Wenn die Grundstimmung in „Between Sirens“ auch eine düstere ist, wird sie immer wieder durch klugen und schrägen Humor durchbrochen. So der Auftritt im Self-Care Packet (man kann niemandem mehr trauen) – eine Art moderner Ritterrüstung gegen die scheinbar omnipräsente Gefahr und Ignoranz unserer Mitmenschen. „Between Sirens“ reagiert so auch auf ein erstarktes Gefahrenbewusstsein, dass in seiner schlimmen Form zu Abschottung und Misstrauen führt, ebenso wie auf das Phänomen, dass wir alle viel zu busy (und ego) sind, um einander beizustehen… Auf lange Sicht kommt da niemand mehr voran. Zwischen Arbeit und Ekstase stehen Wade, Bukkakis und Kgabi wie angekettet in einem diagonalen Dreieck, kommen sich mit ausgebreiteten Armen und zitternden Fingen keinen Zentimeter mehr näher, alle versinken im eigenen, von kreischenden Sirenen begleiteten Taumel.

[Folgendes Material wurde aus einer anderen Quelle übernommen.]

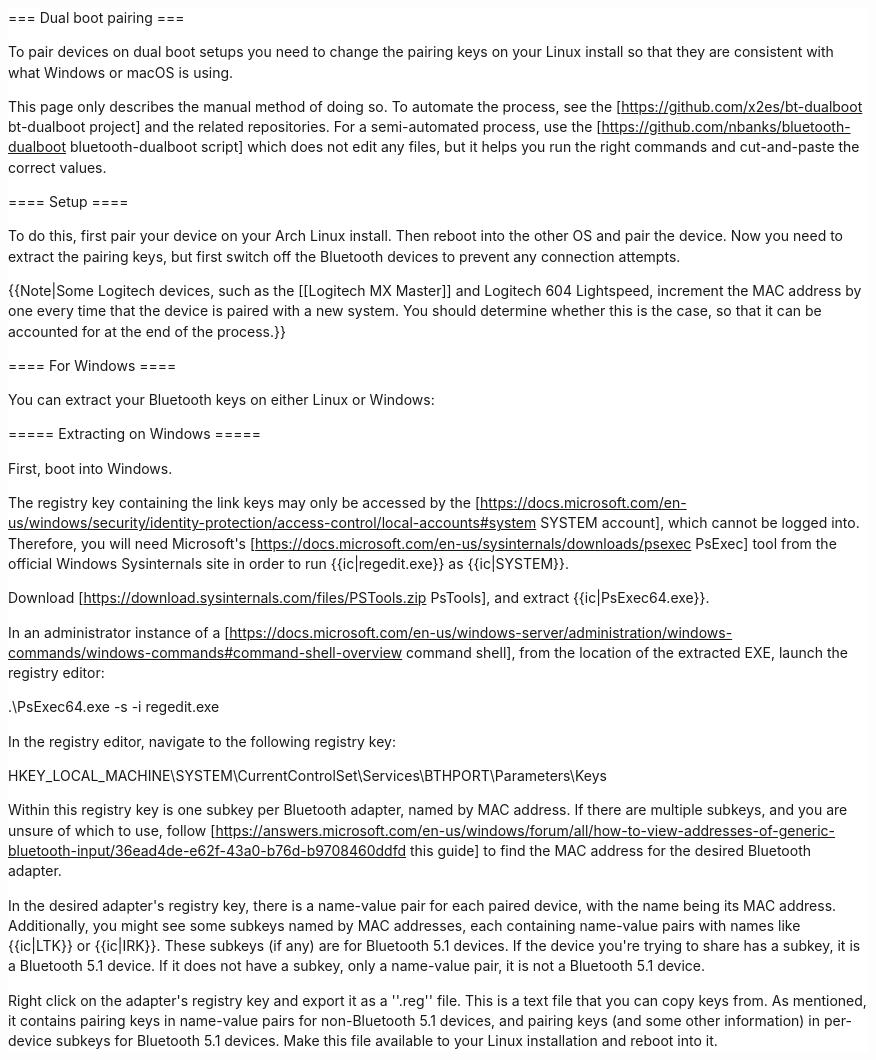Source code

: === Dual boot pairing ===

To pair devices on dual boot setups you need to change the pairing keys on your Linux install so that they are consistent with what Windows or macOS is using.

This page only describes the manual method of doing so. To automate the process, see the [https://github.com/x2es/bt-dualboot bt-dualboot project] and the related repositories.  For a semi-automated process, use the [https://github.com/nbanks/bluetooth-dualboot bluetooth-dualboot script] which does not edit any files, but it helps you run the right commands and cut-and-paste the correct values.

==== Setup ====

To do this, first pair your device on your Arch Linux install. Then reboot into the other OS and pair the device. Now you need to extract the pairing keys, but first switch off the Bluetooth devices to prevent any connection attempts.

{{Note|Some Logitech devices, such as the [[Logitech MX Master]] and Logitech 604 Lightspeed, increment the MAC address by one every time that the device is paired with a new system. You should determine whether this is the case, so that it can be accounted for at the end of the process.}}

==== For Windows ====

You can extract your Bluetooth keys on either Linux or Windows:

===== Extracting on Windows =====

First, boot into Windows.

The registry key containing the link keys may only be accessed by the [https://docs.microsoft.com/en-us/windows/security/identity-protection/access-control/local-accounts#system SYSTEM account], which cannot be logged into. Therefore, you will need Microsoft's [https://docs.microsoft.com/en-us/sysinternals/downloads/psexec PsExec] tool from the official Windows Sysinternals site in order to run {{ic|regedit.exe}} as {{ic|SYSTEM}}.

Download [https://download.sysinternals.com/files/PSTools.zip PsTools], and extract {{ic|PsExec64.exe}}.

In an administrator instance of a [https://docs.microsoft.com/en-us/windows-server/administration/windows-commands/windows-commands#command-shell-overview command shell], from the location of the extracted EXE, launch the registry editor:

 .\PsExec64.exe -s -i regedit.exe

In the registry editor, navigate to the following registry key:

 HKEY_LOCAL_MACHINE\SYSTEM\CurrentControlSet\Services\BTHPORT\Parameters\Keys

Within this registry key is one subkey per Bluetooth adapter, named by MAC address. If there are multiple subkeys, and you are unsure of which to use, follow [https://answers.microsoft.com/en-us/windows/forum/all/how-to-view-addresses-of-generic-bluetooth-input/36ead4de-e62f-43a0-b76d-b9708460ddfd this guide] to find the MAC address for the desired Bluetooth adapter.

In the desired adapter's registry key, there is a name-value pair for each paired device, with the name being its MAC address. Additionally, you might see some subkeys named by MAC addresses, each containing name-value pairs with names like {{ic|LTK}} or {{ic|IRK}}. These subkeys (if any) are for Bluetooth 5.1 devices. If the device you're trying to share has a subkey, it is a Bluetooth 5.1 device. If it does not have a subkey, only a name-value pair, it is not a Bluetooth 5.1 device.

Right click on the adapter's registry key and export it as a ''.reg'' file. This is a text file that you can copy keys from. As mentioned, it contains pairing keys in name-value pairs for non-Bluetooth 5.1 devices, and pairing keys (and some other information) in per-device subkeys for Bluetooth 5.1 devices. Make this file available to your Linux installation and reboot into it.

Epilog: Am Ende werden wir auch noch richtig gut unterhalten. Olympia Bukkakis gibt unter Einsatz aller charmesprühenden Drag-Queen-Werkzeuge zwei mögliche Szenarien im alltäglichen Großstadtleben zum Besten. Stell dir vor, du hattest einen Fahrradunfall und liegst mit angebrochener Schulter und halb zerbrochenem Handy auf der Straße. Version A) Niemand hilft dir, dein Handy kann irgendjemand noch zu Geld machen (darum muss es geklaut werden), du fährst auf deinem geschrotteten Rad unter Schmerzen zur Notaufnahme. Variante B) Ein queerer Tagtraum voller Liebe und Tanz und rauschhaften Wolkenformationen.
Wenn es da draußen immer schroffer zugeht, muss es auf den Bühnen vielleicht bunter werden. Danke!